邪神は、冒涜的で名状し難い笑みを浮かべると、おもむろに両手を掲げて、

…… 踊りだした!


(野球拳の音楽)


「魔~法ぉー、すーるならー、こういう具合にしやしゃんせー! アウトセーフ! よよいのよい!っと」


(控え目な爆発音)


 突然! あたしの身体の中の蕾が……花、開いた! 開花の瞬間、あたしの全身に熱いちからが満ちていくのを感じたの。ちからは、全身の細胞、ひとつひとつを震わせて克己したわ。


 そして、あたしは当たり前のように魔法を自覚した。それは、夢の中で何の理由もなく自然に空を飛べるのと同様に、何の違和感もなく自然に理解しただけだった。
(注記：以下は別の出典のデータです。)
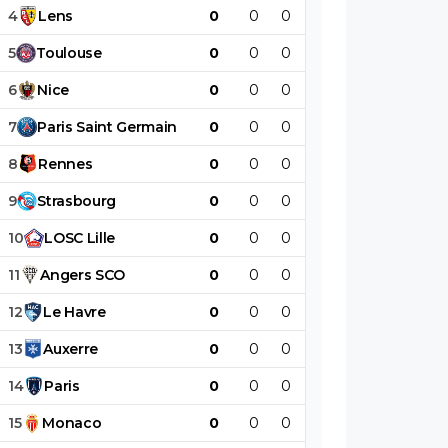
4
Lens
0
0
0
0
0
0
5
Toulouse
0
0
0
0
0
0
6
Nice
0
0
0
0
0
0
7
Paris
Saint
Germain
0
0
0
0
0
0
8
Rennes
0
0
0
0
0
0
9
Strasbourg
0
0
0
0
0
0
10
LOSC
Lille
0
0
0
0
0
0
11
Angers
SCO
0
0
0
0
0
0
12
Le
Havre
0
0
0
0
0
0
13
Auxerre
0
0
0
0
0
0
14
Paris
0
0
0
0
0
0
15
Monaco
0
0
0
0
0
0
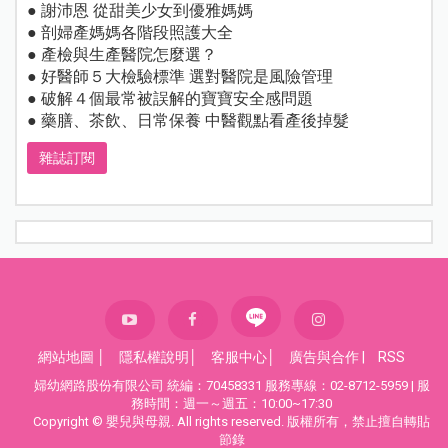
● 謝沛恩 從甜美少女到優雅媽媽
● 剖婦產媽媽各階段照護大全
● 產檢與生產醫院怎麼選？
● 好醫師５大檢驗標準 選對醫院是風險管理
● 破解４個最常被誤解的寶寶安全感問題
● 藥膳、茶飲、日常保養 中醫觀點看產後掉髮
雜誌訂閱
網站地圖
│
隱私權說明
│
客服中心
│
廣告與合作
|
RSS
婦幼網路股份有限公司 統編：70458331 服務專線：02-8712-5959 | 服
務時間：週一～週五：10:00~17:30
Copyright © 嬰兒與母親. All rights reserved. 版權所有，禁止擅自轉貼
節錄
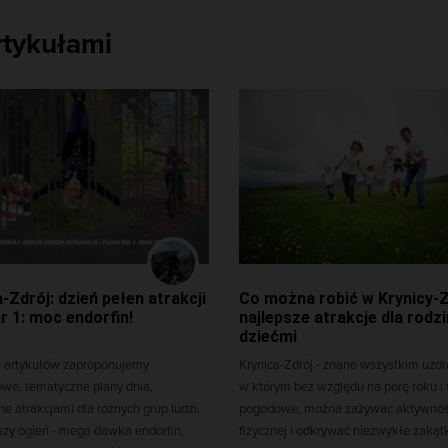
rtykułami
-Zdrój: dzień pełen atrakcji
Co można robić w Krynicy-Z
nr 1: moc endorfin!
najlepsze atrakcje dla rodzi
dziećmi
ii artykułów zaproponujemy
Krynica-Zdrój - znane wszystkim uzd
we, tematyczne plany dnia,
w którym bez względu na porę roku i
e atrakcjami dla różnych grup ludzi.
pogodowe, można zażywać aktywnoś
zy ogień - mega dawka endorfin,
fizycznej i odkrywać niezwykłe zakąt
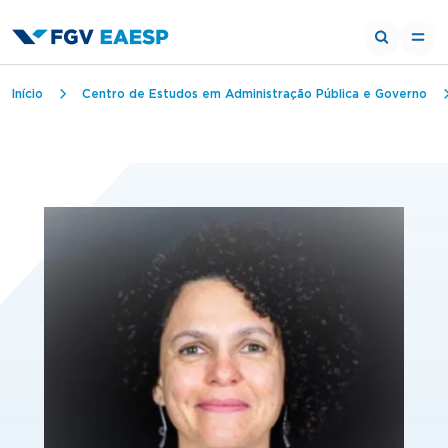
Trilha de navegação
Início
Centro de Estudos em Administração Pública e Governo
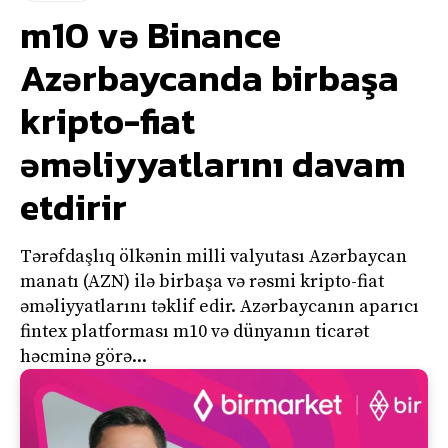
m10 və Binance
Azərbaycanda birbaşa
kripto-fiat
əməliyyatlarını davam
etdirir
Tərəfdaşlıq ölkənin milli valyutası Azərbaycan
manatı (AZN) ilə birbaşa və rəsmi kripto-fiat
əməliyyatlarını təklif edir. Azərbaycanın aparıcı
fintex platforması m10 və dünyanın ticarət
həcminə görə...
そう、あたしは魔法少女になったのではなく、魔法少女だったことを自覚しただけ

…… 人は、初めっから…… 魔法少女なのね。


しばらく放心状態が続き、あたしが無言なのを気にして、邪神が問いかけた。


「どうでしょうか? お身体の様子は?」


あたしは、夢から覚めた気持ちで答えたの。


「うん、平気よ。何ともないわ。ただ何か、ちからが湧いてきたみたい。不思議ね」


今ならなんでも出来る。そんな気分だったの。




「どうです? 変身してみます?」


邪神は、冒涜的で名状し難い『深紅のリボン』を手にして、言った。


「え? 変身? 変身できるの? それは何?」


「これは、変身アイテムです。これで、髪を束ねて結んでください。そうすれば、貴女は、魔法少女に変身できます」


凄い! 本当? やっぱり、禿の中年は変身できないのね。もっともだわ。


あたしは、深紅のリボンを受け取ると、お下げ髪を後ろに束ねてリボンで結んだ。


「変身!」 


(キラキラ音)


 煌めく星屑が舞い上がり、着古したワンピースはフリルの付いた真っ赤なワンピースに、サンダルはハイヒールへと変わったわ。そして、ネイルとルージュとアイシャドウが引かれて、めくるめく花びらの中、六本木ヒルズとナイトプールの幻影が浮かび、ハイブランドなバッグを手にした『港区女子のお嬢さま』が完成したの。


(ファンファーレ)


「こ、これが、あたし?」


「お気に召しましたか?」


「こんなあたし、見たことがないわ。ちゃおガールも真っ青ね」


これだけ可愛ければ、『いただき女子モモちゃん』も夢ではないわ。禿のオジを手玉に取るのよ。そんな妄想もはかどるような大変身よ。


(チャリーン) (キャッシュレジスターの音)


邪神は満足したような面持ちで、こう言ったの。


「それでは私は、もう帰りますが……いいですか、貴女は神にも悪魔にもなれる。それを忘れないでください。じゃ、後ほど」


そう言うと、邪神の姿は霞のようにかき消えたわ。




(騒々しい蝉時雨)


 夏の夕暮れ。何処からか聞こえる蝉時雨も騒々しく、心地よいそよ風があたしの頬を撫でる。駐車場のアスファルトはまだ熱く夏の余韻を残していたの。


 夏休み最後の日はこうして終わったわ。